*** Opening SUPPLIED PASSAGE ***

2019: An independent laboratory of Molecular Paleontologists confirms the transformation of biomolecules through Advanced Glycosylation and Lipoxidation during fossilization. The authors use Synchrotron Fourier-Transform Infrared spectroscopy.

2020: Wiemann and colleagues identify biological signatures reflecting original biomineralization, tissue types, metabolism, and relationship affinity (phylogeny) in preserved compositional heterogeneities of a diversity of carbonaceous animal fossils. This is the first large-scale analysis of fossils ranging in age from the Neoproterozoic to the Recent, and the first published record of biological signals found in complex organic matter. The authors rely on statistical analyses of a uniquely large Raman spectroscopy data set.

2021: Geochemists find tissue type signals in the composition of carbonaceous fossils dating back to the Tonian, and apply these signals to identify epibionts. The authors use Raman spectroscopy.

2022: Raman spectroscopy data revealing patterns in the fossilization of structural biomolecules have been replicated with Fourier-Transform Infrared spectroscopy and a diversity of different Raman instruments, filters, and excitation sources.

*** Closing SUPPLIED PASSAGE ***

WHAT TO DO.
In the fossilization timeline, what method did the 2019 study use to confirm the transformation of biomolecules?

*** Opening PROVIDED INFORMATION ***

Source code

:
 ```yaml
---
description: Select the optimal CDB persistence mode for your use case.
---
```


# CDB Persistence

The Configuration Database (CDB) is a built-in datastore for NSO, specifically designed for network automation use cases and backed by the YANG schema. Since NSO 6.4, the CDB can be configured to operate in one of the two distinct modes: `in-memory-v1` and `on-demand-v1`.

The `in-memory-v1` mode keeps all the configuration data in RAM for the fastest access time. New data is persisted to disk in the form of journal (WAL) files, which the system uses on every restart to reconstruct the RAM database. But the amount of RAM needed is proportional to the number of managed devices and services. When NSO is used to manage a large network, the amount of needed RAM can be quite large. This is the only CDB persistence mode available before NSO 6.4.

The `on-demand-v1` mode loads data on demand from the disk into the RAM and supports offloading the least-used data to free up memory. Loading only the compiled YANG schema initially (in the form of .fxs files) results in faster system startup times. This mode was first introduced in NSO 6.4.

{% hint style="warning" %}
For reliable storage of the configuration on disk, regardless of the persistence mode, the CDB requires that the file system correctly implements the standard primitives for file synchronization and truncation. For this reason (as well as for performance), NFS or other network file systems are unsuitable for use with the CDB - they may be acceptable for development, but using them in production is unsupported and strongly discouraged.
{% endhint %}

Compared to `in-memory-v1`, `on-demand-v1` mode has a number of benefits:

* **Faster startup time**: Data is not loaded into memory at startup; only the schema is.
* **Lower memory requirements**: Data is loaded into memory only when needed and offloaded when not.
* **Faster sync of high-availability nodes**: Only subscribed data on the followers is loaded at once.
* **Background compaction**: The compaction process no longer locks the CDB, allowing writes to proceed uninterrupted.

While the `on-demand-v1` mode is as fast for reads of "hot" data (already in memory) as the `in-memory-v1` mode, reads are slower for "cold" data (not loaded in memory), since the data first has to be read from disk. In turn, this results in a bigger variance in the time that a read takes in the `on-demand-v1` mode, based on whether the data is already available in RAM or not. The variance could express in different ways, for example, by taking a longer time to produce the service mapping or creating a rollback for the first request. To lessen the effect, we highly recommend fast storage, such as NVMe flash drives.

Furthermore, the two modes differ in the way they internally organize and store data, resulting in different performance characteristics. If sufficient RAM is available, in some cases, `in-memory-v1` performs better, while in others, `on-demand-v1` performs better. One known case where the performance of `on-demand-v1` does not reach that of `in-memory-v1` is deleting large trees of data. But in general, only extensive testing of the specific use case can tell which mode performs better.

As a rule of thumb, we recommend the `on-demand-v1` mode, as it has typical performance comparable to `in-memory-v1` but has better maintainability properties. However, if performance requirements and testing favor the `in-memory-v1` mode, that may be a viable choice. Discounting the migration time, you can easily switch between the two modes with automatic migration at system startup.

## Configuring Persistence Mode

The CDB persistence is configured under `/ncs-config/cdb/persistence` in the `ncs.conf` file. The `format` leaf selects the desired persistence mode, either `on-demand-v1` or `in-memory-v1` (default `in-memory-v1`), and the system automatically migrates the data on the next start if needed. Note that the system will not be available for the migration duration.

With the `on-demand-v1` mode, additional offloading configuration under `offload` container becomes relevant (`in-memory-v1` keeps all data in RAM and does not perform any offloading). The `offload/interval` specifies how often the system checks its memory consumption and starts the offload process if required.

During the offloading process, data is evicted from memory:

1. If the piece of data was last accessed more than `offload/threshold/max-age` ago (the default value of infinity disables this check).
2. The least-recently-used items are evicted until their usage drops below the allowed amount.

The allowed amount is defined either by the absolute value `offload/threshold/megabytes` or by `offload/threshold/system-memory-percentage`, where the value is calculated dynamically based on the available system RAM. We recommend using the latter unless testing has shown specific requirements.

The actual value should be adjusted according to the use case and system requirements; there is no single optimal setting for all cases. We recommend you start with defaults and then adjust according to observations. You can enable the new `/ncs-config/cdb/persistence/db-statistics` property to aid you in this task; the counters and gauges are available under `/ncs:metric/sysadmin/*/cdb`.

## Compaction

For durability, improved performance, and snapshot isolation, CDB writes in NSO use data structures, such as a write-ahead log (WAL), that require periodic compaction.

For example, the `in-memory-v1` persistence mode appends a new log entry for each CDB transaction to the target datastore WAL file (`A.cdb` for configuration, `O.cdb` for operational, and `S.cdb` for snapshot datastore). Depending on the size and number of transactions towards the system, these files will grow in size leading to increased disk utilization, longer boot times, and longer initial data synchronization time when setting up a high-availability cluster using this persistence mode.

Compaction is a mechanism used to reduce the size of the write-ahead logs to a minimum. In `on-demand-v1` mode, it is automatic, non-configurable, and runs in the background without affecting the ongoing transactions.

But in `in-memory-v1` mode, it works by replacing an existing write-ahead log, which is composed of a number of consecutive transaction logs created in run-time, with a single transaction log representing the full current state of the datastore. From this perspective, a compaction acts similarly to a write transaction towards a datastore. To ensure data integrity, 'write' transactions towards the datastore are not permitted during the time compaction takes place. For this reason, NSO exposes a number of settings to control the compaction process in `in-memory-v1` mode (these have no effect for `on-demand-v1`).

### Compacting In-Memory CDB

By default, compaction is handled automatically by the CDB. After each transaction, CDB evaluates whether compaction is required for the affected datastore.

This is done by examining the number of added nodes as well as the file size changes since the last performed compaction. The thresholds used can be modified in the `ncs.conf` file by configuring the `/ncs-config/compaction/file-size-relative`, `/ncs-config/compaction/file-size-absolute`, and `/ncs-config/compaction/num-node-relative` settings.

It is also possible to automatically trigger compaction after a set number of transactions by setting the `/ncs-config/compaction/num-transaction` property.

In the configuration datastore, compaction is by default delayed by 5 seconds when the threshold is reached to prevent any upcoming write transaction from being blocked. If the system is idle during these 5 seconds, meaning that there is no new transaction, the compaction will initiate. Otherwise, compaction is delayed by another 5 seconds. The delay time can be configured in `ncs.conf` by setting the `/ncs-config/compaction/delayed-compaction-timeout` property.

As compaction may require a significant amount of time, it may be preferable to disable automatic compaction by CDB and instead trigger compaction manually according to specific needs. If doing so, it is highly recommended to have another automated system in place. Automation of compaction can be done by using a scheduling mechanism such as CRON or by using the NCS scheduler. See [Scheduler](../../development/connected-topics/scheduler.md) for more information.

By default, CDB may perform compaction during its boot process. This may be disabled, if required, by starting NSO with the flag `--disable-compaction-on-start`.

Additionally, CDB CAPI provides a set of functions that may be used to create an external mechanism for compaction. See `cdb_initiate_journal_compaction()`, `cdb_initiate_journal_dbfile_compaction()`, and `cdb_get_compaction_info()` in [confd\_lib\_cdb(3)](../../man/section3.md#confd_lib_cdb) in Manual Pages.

*** Closing PROVIDED INFORMATION ***

SOLUTION TO THE EXERCISE.
Synchrotron Fourier-Transform Infrared spectroscopy.